The night Eva and Christine conceived their daughter was magical. After tracking Christine’s fertility cycle for months and several previous failed attempts to conceive, Christine’s temperature and other factors told them it was time to try again. The moment of peak fertility struck in the middle of the night. They called their midwife, who woke up and came immediately to their apartment. Using frozen sperm they’d purchased from a sperm bank—the donor’s impressive academic pedigree was the selling point, Eva said, but his wavy dark hair didn’t hurt, either—the midwife inserted a speculum into Christine’s vagina, snaked a thin tube directly into her uterus, and readied the vial of sperm.
“Do you want to make the plunge?” the midwife asked, offering the reigns to Eva. So Eva pressed the plunger to inject the sperm into her wife’s uterus, and 10 months later, their daughter was born. Both women say that it was the happiest day of their lives.
Midwives have supported women during pregnancy and labor for centuries. Over the past decade, however, a lesser-known subculture of midwives has quietly branched out from delivering babies to helping create them—with at-home intrauterine inseminations. For lesbian couples, single or transgender women, and heterosexual couples with minor fertility issues, these home inseminations can be a low-risk, intimate, and empowering option. Unlike intracervical or intravaginal inseminations (think turkey baster), intrauterine inseminations deposit washed sperm directly into the uterus and have a success rate that is roughly two to three times higher than that of intracervical insemination. (These success rates are based on procedures done at clinics, not at home.) At a doctor’s fertility clinic, some women say the insemination experience can feel clinical, perfunctory, or rushed, but at home conception can be comfortable, personal, even romantic. And some women hope to avoid the fertility drugs, such as clomid, that many physicians use to inseminate all patients, even ones who don’t have fertility problems.

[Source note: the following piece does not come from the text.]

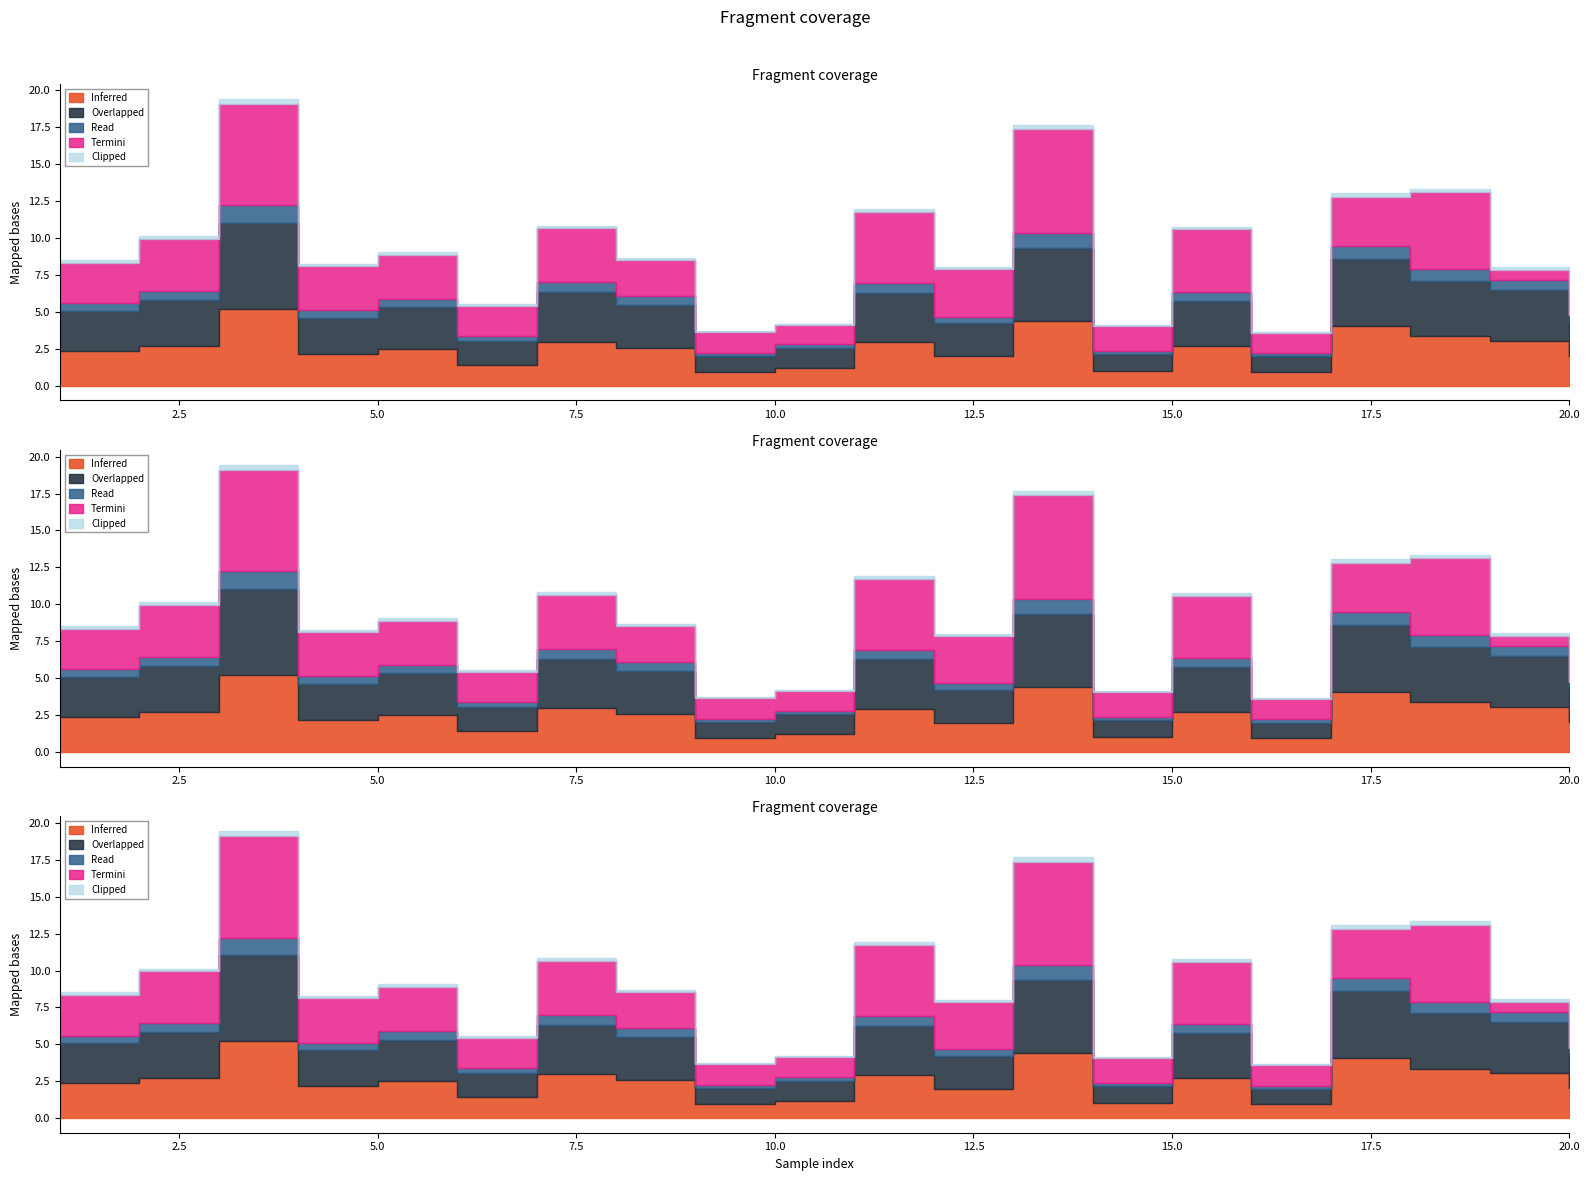

At how many categories does at least one series exceed 6?

2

“We’re not opposed to prescription medications or regular doctors,” said Amanda, who conceived her first child through home intrauterine insemination. “But the important thing for us was to find care that didn’t have unnecessary medical interventions involved. When we first went to clinics, they immediately wanted to pump me full of all kinds of drugs even though I didn’t have any known fertility problems. I was like, ‘Wait, can’t we try this naturally first?’ ” Amanda’s hunch that drugs weren’t necessary turned out to be spot on: At home, with a midwife, she and her wife conceived on their first try.
Home insemination is also a valuable refuge for women who have been turned away from traditional fertility clinics because they are unmarried or in same-sex relationships. And since many health insurance plans don’t cover intrauterine inseminations at all (or won’t cover inseminations for women who need them for reasons other than infertility), it’s often simply more affordable to have the procedure performed by a midwife, many of whom offer sliding-scale fees for low-income families. As legal and social progression empowers more women to consider having children regardless of whether they happen to be married to a man, home intrauterine insemination is poised to become an even more popular choice.
“I really get the sense that more people are starting to think of this as a viable option for having children,” said Gina Eichenbaum-Pikser, a certified nurse midwife in New York City who offers home intrauterine inseminations. “The old barriers to starting a family, like having a same-sex partner or no partner at all, are falling away. It’s wonderful.”
It is wonderful. But here’s the catch: No one is regulating midwife-performed, at-home intrauterine inseminations. Due to the U.S. government’s fractured relationship with midwifery—it’s legal and regulated in some states, neither legal nor illegal in some, and actively prosecuted in others—the procedure of intrauterine insemination has simply fallen through the cracks. The most widely recognized midwifery accreditation, the CPM (certified professional midwife), doesn’t teach or evaluate intrauterine insemination. Neither does the California Licensed Midwife exam. Not even the nurse midwife programs at many schools of nursing nationwide require training in intrauterine insemination. In fact, I couldn’t find a single formal midwifery training process that mandates inclusion of the procedure in its instruction course or final evaluation.
“It’s not one of our core competencies,” said Debbie Pulley, director of public education and advocacy for the North American Registry of Midwives. “Our certification is based on the main skills that midwives need to care for a mother in the pregnancy, birth, and postpartum periods.” Pulley added that she is not aware of any effort to have intrauterine insemination added to the basic certification process. So midwives learn how to perform intrauterine inseminations the old-fashioned way: They teach one another.
This isn’t as worrisome as it might sound. Most midwifery is taught in an apprenticeship model, so the vast majority of a midwife’s skills are already learned on the job, passed down from one midwife to another. (This apprenticeship-style on-the-job training, by the way, is frankly not that different from how physicians learn most of their skills.) And a midwife’s formal training already includes the knowledge and skills that are required to safely perform intrauterine inseminations, such as how to insert a speculum, navigate obstetric and gynecological anatomy, and use sterile technique. That knowledge translates easily to the intrauterine insemination procedure, which is a natural and logical extension of the broader home-birth movement.